● YOUR ASSIGNMENT: Reproduce every one of the following entries word for word, without changing any character.

● RECORDS:
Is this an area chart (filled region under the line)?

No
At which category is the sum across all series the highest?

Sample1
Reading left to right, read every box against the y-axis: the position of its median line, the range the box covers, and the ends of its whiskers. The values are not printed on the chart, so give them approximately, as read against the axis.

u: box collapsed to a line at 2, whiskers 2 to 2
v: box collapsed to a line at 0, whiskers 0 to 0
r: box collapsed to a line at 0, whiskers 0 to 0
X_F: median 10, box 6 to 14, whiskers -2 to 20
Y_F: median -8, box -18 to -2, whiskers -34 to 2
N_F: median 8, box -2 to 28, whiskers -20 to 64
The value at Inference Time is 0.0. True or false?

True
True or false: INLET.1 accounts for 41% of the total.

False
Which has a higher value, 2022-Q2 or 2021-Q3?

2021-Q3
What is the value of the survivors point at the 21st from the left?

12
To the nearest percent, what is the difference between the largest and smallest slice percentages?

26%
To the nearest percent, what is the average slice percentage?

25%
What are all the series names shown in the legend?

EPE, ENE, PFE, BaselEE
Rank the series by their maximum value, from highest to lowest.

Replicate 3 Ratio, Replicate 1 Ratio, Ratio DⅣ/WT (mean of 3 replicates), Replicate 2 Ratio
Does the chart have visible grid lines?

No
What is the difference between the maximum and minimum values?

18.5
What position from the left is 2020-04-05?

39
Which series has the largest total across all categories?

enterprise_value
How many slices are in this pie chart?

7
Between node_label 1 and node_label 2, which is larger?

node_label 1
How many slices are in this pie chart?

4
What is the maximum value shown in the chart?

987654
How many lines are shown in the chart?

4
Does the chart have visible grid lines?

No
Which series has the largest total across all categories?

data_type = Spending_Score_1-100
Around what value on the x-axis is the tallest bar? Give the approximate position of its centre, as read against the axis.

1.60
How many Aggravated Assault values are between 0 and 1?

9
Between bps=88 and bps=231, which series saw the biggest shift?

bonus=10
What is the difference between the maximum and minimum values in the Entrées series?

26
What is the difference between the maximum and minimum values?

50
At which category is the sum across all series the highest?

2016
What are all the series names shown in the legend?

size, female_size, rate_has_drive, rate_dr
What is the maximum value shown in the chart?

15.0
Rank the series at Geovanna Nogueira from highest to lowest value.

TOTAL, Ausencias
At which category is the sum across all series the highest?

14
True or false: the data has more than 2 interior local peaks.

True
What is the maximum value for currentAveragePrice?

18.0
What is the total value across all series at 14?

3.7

● RESPONSE BOX:
Is this an area chart (filled region under the line)?

No
At which category is the sum across all series the highest?

Sample1
Reading left to right, read every box against the y-axis: the position of its median line, the range the box covers, and the ends of its whiskers. The values are not printed on the chart, so give them approximately, as read against the axis.

u: box collapsed to a line at 2, whiskers 2 to 2
v: box collapsed to a line at 0, whiskers 0 to 0
r: box collapsed to a line at 0, whiskers 0 to 0
X_F: median 10, box 6 to 14, whiskers -2 to 20
Y_F: median -8, box -18 to -2, whiskers -34 to 2
N_F: median 8, box -2 to 28, whiskers -20 to 64
The value at Inference Time is 0.0. True or false?

True
True or false: INLET.1 accounts for 41% of the total.

False
Which has a higher value, 2022-Q2 or 2021-Q3?

2021-Q3
What is the value of the survivors point at the 21st from the left?

12
To the nearest percent, what is the difference between the largest and smallest slice percentages?

26%
To the nearest percent, what is the average slice percentage?

25%
What are all the series names shown in the legend?

EPE, ENE, PFE, BaselEE
Rank the series by their maximum value, from highest to lowest.

Replicate 3 Ratio, Replicate 1 Ratio, Ratio DⅣ/WT (mean of 3 replicates), Replicate 2 Ratio
Does the chart have visible grid lines?

No
What is the difference between the maximum and minimum values?

18.5
What position from the left is 2020-04-05?

39
Which series has the largest total across all categories?

enterprise_value
How many slices are in this pie chart?

7
Between node_label 1 and node_label 2, which is larger?

node_label 1
How many slices are in this pie chart?

4
What is the maximum value shown in the chart?

987654
How many lines are shown in the chart?

4
Does the chart have visible grid lines?

No
Which series has the largest total across all categories?

data_type = Spending_Score_1-100
Around what value on the x-axis is the tallest bar? Give the approximate position of its centre, as read against the axis.

1.60
How many Aggravated Assault values are between 0 and 1?

9
Between bps=88 and bps=231, which series saw the biggest shift?

bonus=10
What is the difference between the maximum and minimum values in the Entrées series?

26
What is the difference between the maximum and minimum values?

50
At which category is the sum across all series the highest?

2016
What are all the series names shown in the legend?

size, female_size, rate_has_drive, rate_dr
What is the maximum value shown in the chart?

15.0
Rank the series at Geovanna Nogueira from highest to lowest value.

TOTAL, Ausencias
At which category is the sum across all series the highest?

14
True or false: the data has more than 2 interior local peaks.

True
What is the maximum value for currentAveragePrice?

18.0
What is the total value across all series at 14?

3.7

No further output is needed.